No joy in ILP-ville At <1000 instruction granularity, ray tracing is anything but “embarrassingly parallel” kD-Tree traversal (CPU view): 1) fetch a tiny fraction of a cache line from who knows where 2) do two piddling floating-point operations 3) do a completely unpredictable branch, or two, or three 4) repeat until frustrated PS: Each operation is dependent on the one before it. PPS: No SIMD for you! Ha!

Split Personality Coarse-Grained parallelism (TLP) is perfect – millions of independent tasks – thousands of instructions per task Fine-Grained parallelism (ILP) is awful – look at a scale <1000 of instructions sequential dependencies unpredictable control paths unpredictable latencies no SIMD

Options Option #1: Forget about ILP, go with TLP – improve low-ILP efficiency and use multiple CPU cores Option #2: Let TLP stand in for ILP – run multiple independent threads (ray trees) on one core Option #3: Improve the ILP situation directly – how? Option #4: …

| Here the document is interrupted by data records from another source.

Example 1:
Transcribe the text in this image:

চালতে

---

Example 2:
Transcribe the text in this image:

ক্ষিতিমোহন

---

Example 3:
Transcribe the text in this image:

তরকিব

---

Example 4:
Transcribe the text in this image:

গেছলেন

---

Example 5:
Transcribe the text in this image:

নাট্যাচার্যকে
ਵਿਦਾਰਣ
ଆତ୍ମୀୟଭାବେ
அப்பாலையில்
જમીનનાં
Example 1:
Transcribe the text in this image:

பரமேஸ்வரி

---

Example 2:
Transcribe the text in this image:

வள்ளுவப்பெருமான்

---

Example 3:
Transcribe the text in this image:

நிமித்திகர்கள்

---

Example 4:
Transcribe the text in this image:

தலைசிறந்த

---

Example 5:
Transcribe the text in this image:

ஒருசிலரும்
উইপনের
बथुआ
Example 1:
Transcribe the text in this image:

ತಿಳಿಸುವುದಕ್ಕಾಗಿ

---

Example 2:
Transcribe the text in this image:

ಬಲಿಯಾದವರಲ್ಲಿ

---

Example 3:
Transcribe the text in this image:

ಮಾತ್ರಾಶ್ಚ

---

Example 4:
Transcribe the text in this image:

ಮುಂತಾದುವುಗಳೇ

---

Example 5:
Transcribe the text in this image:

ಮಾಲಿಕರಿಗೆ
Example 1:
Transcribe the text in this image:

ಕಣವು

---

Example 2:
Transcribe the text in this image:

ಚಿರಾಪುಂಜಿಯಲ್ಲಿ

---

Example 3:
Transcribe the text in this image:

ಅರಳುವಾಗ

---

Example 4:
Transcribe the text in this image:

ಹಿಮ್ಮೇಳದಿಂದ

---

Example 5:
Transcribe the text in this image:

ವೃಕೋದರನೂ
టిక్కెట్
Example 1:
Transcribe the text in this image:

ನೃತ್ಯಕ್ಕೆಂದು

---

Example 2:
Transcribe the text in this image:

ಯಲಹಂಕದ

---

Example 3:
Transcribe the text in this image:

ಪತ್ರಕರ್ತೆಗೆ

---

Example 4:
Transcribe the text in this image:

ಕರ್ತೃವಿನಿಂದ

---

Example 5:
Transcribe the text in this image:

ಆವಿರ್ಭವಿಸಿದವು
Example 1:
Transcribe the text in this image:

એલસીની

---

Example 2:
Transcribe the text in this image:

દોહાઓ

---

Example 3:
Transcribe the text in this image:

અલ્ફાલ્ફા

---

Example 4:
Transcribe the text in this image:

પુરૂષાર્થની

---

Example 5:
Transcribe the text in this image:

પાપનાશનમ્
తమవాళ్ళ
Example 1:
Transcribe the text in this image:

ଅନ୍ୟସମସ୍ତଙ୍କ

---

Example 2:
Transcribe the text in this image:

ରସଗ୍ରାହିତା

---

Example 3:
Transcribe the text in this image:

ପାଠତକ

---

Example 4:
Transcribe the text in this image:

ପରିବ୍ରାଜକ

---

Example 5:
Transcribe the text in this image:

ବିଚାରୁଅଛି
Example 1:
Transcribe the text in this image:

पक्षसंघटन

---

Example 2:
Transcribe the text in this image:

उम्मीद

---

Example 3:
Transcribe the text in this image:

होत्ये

…All of the above! multi-core CPUs are already here (more coming) – better performance, better low-ILP performance – on the right performance curve multi-threaded CPUs are already here – improve well-written ray tracer by ~20-30% packet tracing – trace multiple rays together in a packet – bulk up the inner loop with ILP-friendly operations

Packet Tracing Very, very old idea from vector/SIMD machines – Vector masks Old way – if the ray wants to go left, go left – if the ray wants to go right, go right New way – if any ray wants to go left, go left with mask – if any ray wants to go right, go right with mask

Key Observations Doesn’t add “bad” stuff – Traverses the same nodes – Adds no global fetches – Adds no unpredictable branches What it does add – SIMD-friendly floating-point operations – Some messing around with masks Result: Very robust in relation to single rays

How many rays in a packet? Packet tracing gives us a “knob” with which to adjust computational intensity. Do natural SIMD width first Real answer is potentially much more complex – diminishing returns due to per-ray costs – lack of coherence to support big packets – register pressure, L1 pressure Makes hardware much more likely/possible

Fast Ray Tracing w/ kD-Trees Adaptive – build a cost-optimized tree (w/ surface area heuristic) Compact – use an 8-byte node – lay out your memory in a cache-friendly way Cheap traversal – optimize your inner loop – trace packets

Getting started… Read PBRT (yeah, I know, it’s 1300 pages) – great book, pretty decent kD-tree builder Read Ingo Wald’s thesis – lots of coding details for this stuff Track down the interesting references Learn SIMD programming (e.g. SSE intrinsics) Use a profiler.

Getting started… Read PBRT (yeah, I know, it’s 1300 pages) – great book, pretty decent kD-tree builder Read Ingo Wald’s thesis – lots of coding details for this stuff Track down the interesting references Learn SIMD programming (e.g. SSE intrinsics) Use a profiler. I mean it.

If you remember nothing else “Rays per Second” is measured in millions.